Bergamo is 2.5 times more powerful than its predecessor Milan and is now available to AMD's cloud customers.
Meta representatives stated that Meta uses EPYC processors in its infrastructure and is also open to AMD-based processor designs. Meta plans to use the cloud processor Bergamo for its infrastructure and storage platform.
AMD also launched the Genoa-X CPU, which will be available on Tuesday and will add over 1GB of 96-core L3 cache. It has four SKUs with 16 to 96 cores. Because it is compatible with the SP5 slot, it can be used with existing EPYC platforms.
Microsoft representatives and AMD demonstrated the performance of Microsoft's Azure HPC with the help of EPYC processors, which increased performance fourfold in four years.
Azure announced that the HBv4 and HX series instances with Genoa-X, as well as new HBv3 instances, are now available. Azure also claims that the highest performance can be increased by 5.7 times compared to the market benchmark.

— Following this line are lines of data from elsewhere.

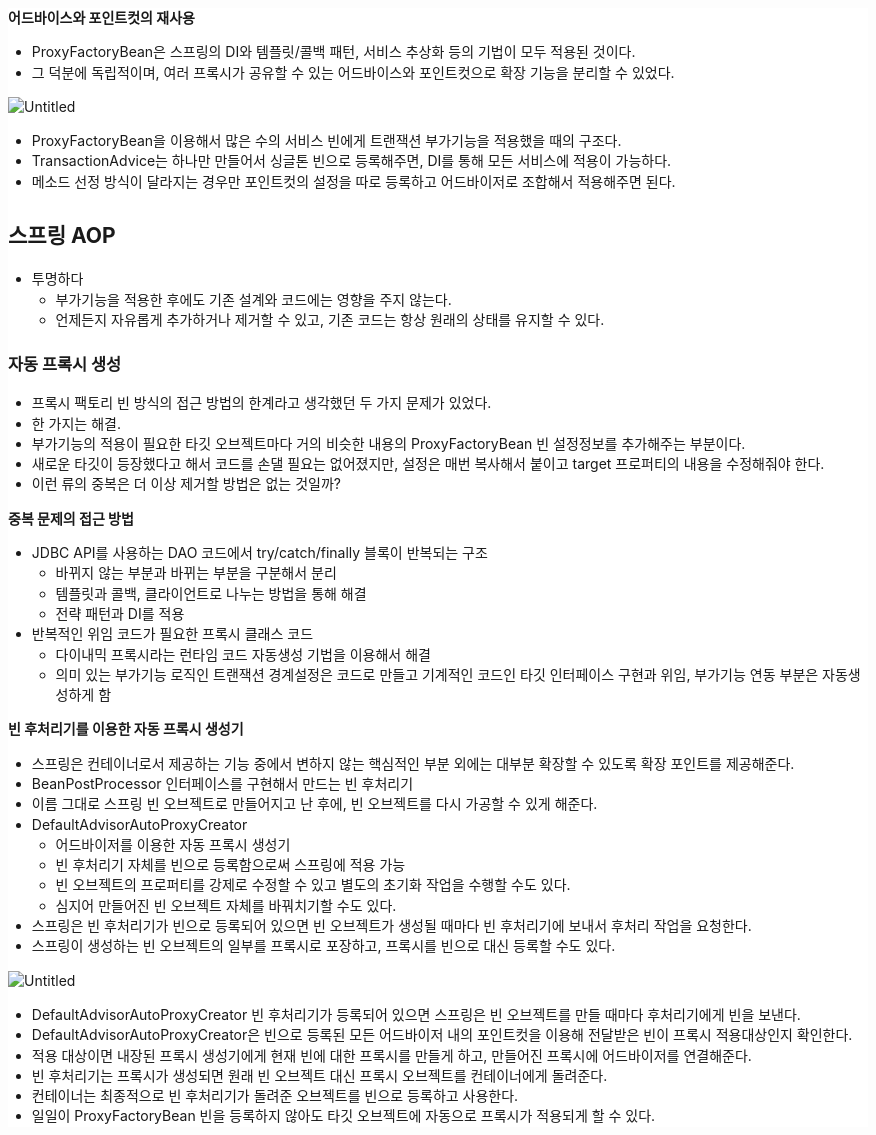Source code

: **어드바이스와 포인트컷의 재사용**

- ProxyFactoryBean은 스프링의 DI와 템플릿/콜백 패턴, 서비스 추상화 등의 기법이 모두 적용된 것이다.
- 그 덕분에 독립적이며, 여러 프록시가 공유할 수 있는 어드바이스와 포인트컷으로 확장 기능을 분리할 수 있었다.

![Untitled](https://prod-files-secure.s3.us-west-2.amazonaws.com/7f8945cc-fa99-4fa3-a059-5821bb5f91c9/30edeede-ca4b-42dc-a672-545ff6a80b98/Untitled.png)

- ProxyFactoryBean을 이용해서 많은 수의 서비스 빈에게 트랜잭션 부가기능을 적용했을 때의 구조다.
- TransactionAdvice는 하나만 만들어서 싱글톤 빈으로 등록해주면, DI를 통해 모든 서비스에 적용이 가능하다.
- 메소드 선정 방식이 달라지는 경우만 포인트컷의 설정을 따로 등록하고 어드바이저로 조합해서 적용해주면 된다.

## 스프링 AOP

- 투명하다
    - 부가기능을 적용한 후에도 기존 설계와 코드에는 영향을 주지 않는다.
    - 언제든지 자유롭게 추가하거나 제거할 수 있고, 기존 코드는 항상 원래의 상태를 유지할 수 있다.

### 자동 프록시 생성

- 프록시 팩토리 빈 방식의 접근 방법의 한계라고 생각했던 두 가지 문제가 있었다.
- 한 가지는 해결.
- 부가기능의 적용이 필요한 타깃 오브젝트마다 거의 비슷한 내용의 ProxyFactoryBean 빈 설정정보를 추가해주는 부분이다.
- 새로운 타깃이 등장했다고 해서 코드를 손댈 필요는 없어졌지만, 설정은 매번 복사해서 붙이고 target 프로퍼티의 내용을 수정해줘야 한다.
- 이런 류의 중복은 더 이상 제거할 방법은 없는 것일까?

**중복 문제의 접근 방법**

- JDBC API를 사용하는 DAO 코드에서 try/catch/finally 블록이 반복되는 구조
    - 바뀌지 않는 부분과 바뀌는 부분을 구분해서 분리
    - 템플릿과 콜백, 클라이언트로 나누는 방법을 통해 해결
    - 전략 패턴과 DI를 적용
- 반복적인 위임 코드가 필요한 프록시 클래스 코드
    - 다이내믹 프록시라는 런타임 코드 자동생성 기법을 이용해서 해결
    - 의미 있는 부가기능 로직인 트랜잭션 경계설정은 코드로 만들고 기계적인 코드인 타깃 인터페이스 구현과 위임, 부가기능 연동 부분은 자동생성하게 함

**빈 후처리기를 이용한 자동 프록시 생성기**

- 스프링은 컨테이너로서 제공하는 기능 중에서 변하지 않는 핵심적인 부분 외에는 대부분 확장할 수 있도록 확장 포인트를 제공해준다.
- BeanPostProcessor 인터페이스를 구현해서 만드는 빈 후처리기
- 이름 그대로 스프링 빈 오브젝트로 만들어지고 난 후에, 빈 오브젝트를 다시 가공할 수 있게 해준다.
- DefaultAdvisorAutoProxyCreator
    - 어드바이저를 이용한 자동 프록시 생성기
    - 빈 후처리기 자체를 빈으로 등록함으로써 스프링에 적용 가능
    - 빈 오브젝트의 프로퍼티를 강제로 수정할 수 있고 별도의 초기화 작업을 수행할 수도 있다.
    - 심지어 만들어진 빈 오브젝트 자체를 바꿔치기할 수도 있다.
- 스프링은 빈 후처리기가 빈으로 등록되어 있으면 빈 오브젝트가 생성될 때마다 빈 후처리기에 보내서 후처리 작업을 요청한다.
- 스프링이 생성하는 빈 오브젝트의 일부를 프록시로 포장하고, 프록시를 빈으로 대신 등록할 수도 있다.

![Untitled](https://prod-files-secure.s3.us-west-2.amazonaws.com/7f8945cc-fa99-4fa3-a059-5821bb5f91c9/1588eac2-2b1c-456b-b897-9e709dfd00a6/Untitled.png)

- DefaultAdvisorAutoProxyCreator 빈 후처리기가 등록되어 있으면 스프링은 빈 오브젝트를 만들 때마다 후처리기에게 빈을 보낸다.
- DefaultAdvisorAutoProxyCreator은 빈으로 등록된 모든 어드바이저 내의 포인트컷을 이용해 전달받은 빈이 프록시 적용대상인지 확인한다.
- 적용 대상이면 내장된 프록시 생성기에게 현재 빈에 대한 프록시를 만들게 하고, 만들어진 프록시에 어드바이저를 연결해준다.
- 빈 후처리기는 프록시가 생성되면 원래 빈 오브젝트 대신 프록시 오브젝트를 컨테이너에게 돌려준다.
- 컨테이너는 최종적으로 빈 후처리기가 돌려준 오브젝트를 빈으로 등록하고 사용한다.
- 일일이 ProxyFactoryBean 빈을 등록하지 않아도 타깃 오브젝트에 자동으로 프록시가 적용되게 할 수 있다.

AMD previously acquired DPU technology through the acquisition of Pensando. AMD claims that its P4 DPU architecture is the world's smartest DPU, reducing network costs in data centers and improving server manageability. AMD's Pensando SmartNICs are an essential part of this new data center architecture.
AMD also mentioned its own AI chip software, called ROCm. AMD President Victor Peng stated that AMD has made real progress in building a powerful software stack, and the ROCm software stack can be used with an open ecosystem of models, libraries, frameworks, and tools.